There's a lot of reason to choose social interactions over isolation. In the long term, it makes you feel connected and builds relationships to rely on.
Myself, I spent a little time last week worrying about the amount of water that goes down the drain while I wash my hands for 20 full seconds several extra times a day. As someone who's turned off the tap to brush her teeth since she was in elementary school, that amount 'wasted' really started to weigh on me.

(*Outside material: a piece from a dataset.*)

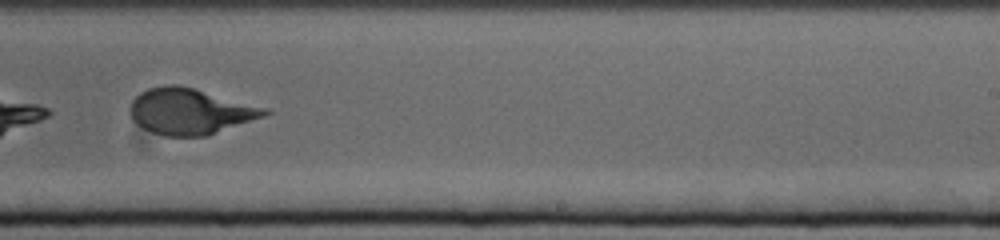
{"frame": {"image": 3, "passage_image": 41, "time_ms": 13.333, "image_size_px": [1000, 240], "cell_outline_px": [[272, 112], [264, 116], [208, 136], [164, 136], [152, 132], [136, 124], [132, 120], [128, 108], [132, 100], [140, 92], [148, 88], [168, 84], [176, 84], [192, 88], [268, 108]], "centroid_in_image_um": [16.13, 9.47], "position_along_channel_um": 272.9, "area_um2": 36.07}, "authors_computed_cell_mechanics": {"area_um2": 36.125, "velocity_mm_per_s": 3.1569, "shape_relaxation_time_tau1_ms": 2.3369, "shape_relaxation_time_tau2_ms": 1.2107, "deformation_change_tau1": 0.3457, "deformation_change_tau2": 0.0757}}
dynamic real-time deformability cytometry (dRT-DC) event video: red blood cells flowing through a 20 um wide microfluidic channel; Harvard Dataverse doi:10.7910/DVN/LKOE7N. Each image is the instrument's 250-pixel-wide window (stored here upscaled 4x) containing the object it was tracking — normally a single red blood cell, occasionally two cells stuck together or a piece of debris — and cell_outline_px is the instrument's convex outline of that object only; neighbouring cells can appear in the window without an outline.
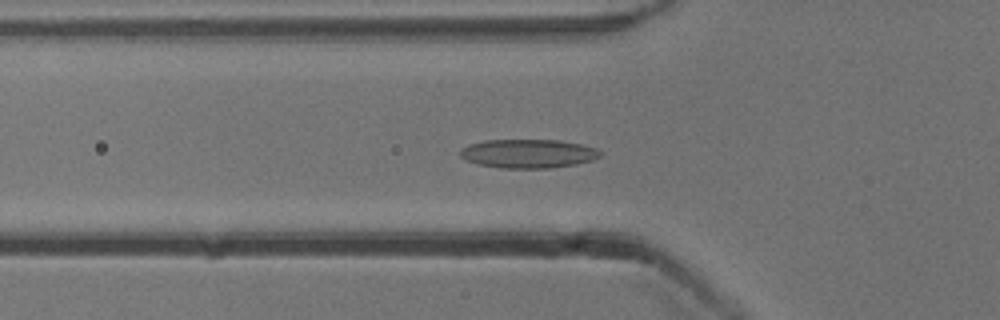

For every responsible, reasonable choice, there is a very good explanation for why we should do it all the time, but the best possible explanation is this: sometimes we have to stop doing it for a while. Sometimes we have to let that water run. Sometimes we have to spend what's in the savings account. Sometimes we have to pull an all-nighter to get an important task done.
If you've been practicing those conservation-minded habits all along, then you have reserves for times like these. If you usually carry your own straw and cutlery, you don't worry about three weeks of single-use disposables. If you've been diligently setting your HVAC to minimize usage when you leave the house, you don't need to worry about a couple of weeks of not changing it because no one is leaving the house. If you get enough sleep and exercise, and eat healthy foods, you will be more physically able to withstand the lack of them.
This is not a matter of "Well, don't you feel like shit for not 'doing better' all along?" No guilt, no shame, no judgment here. This will end and we can 'do better' then. It does, however, bring two points to mind.
The first is that if you're stressing or feeling guilty because once shit hit the fan all the things you believe in and your personal ethics seem to have become malleable and all your healthy habits start shifting: don't. This is an extraordinary situation, and for extraordinary situations we have much shorter-term priorities. Anything you're doing right now that decreases the likelihood of you catching and especially spreading COVID-19 is the correct priority, as is anything you're doing to make sure that others have the resources and support they need (without endangering them). When things begin to return to normal, we will have the luxury of more choices.
The second is this: the stress, panic, fear, and scarcity that many people are experiencing in ways they had not before, that is some people's daily reality outside a pandemic. Some people never have the option of doing the conservation-minded thing because their priorities are always shortened to immediate survival for themselves and their families. Some people can never save for a rainy day because it rains every day for them. Remember, moving forward, how it felt to not know what your world would look like next week, and retain some of this empathy. Remember how much you learned to appreciate what your children's teachers do, and how important the truck driver and the shelf stocker are, and that medical professionals (not just doctors, but every single person down including cafeteria workers and janitors) literally risk their lives and the lives of their families to fight for other people.
We can come through this having given way to fear and selfishness and blame, or we can come through it having gained an understanding of the importance of community support, a respect for the work and needs of others, and a willingness to look at our own lives to see where we can build our own resilience.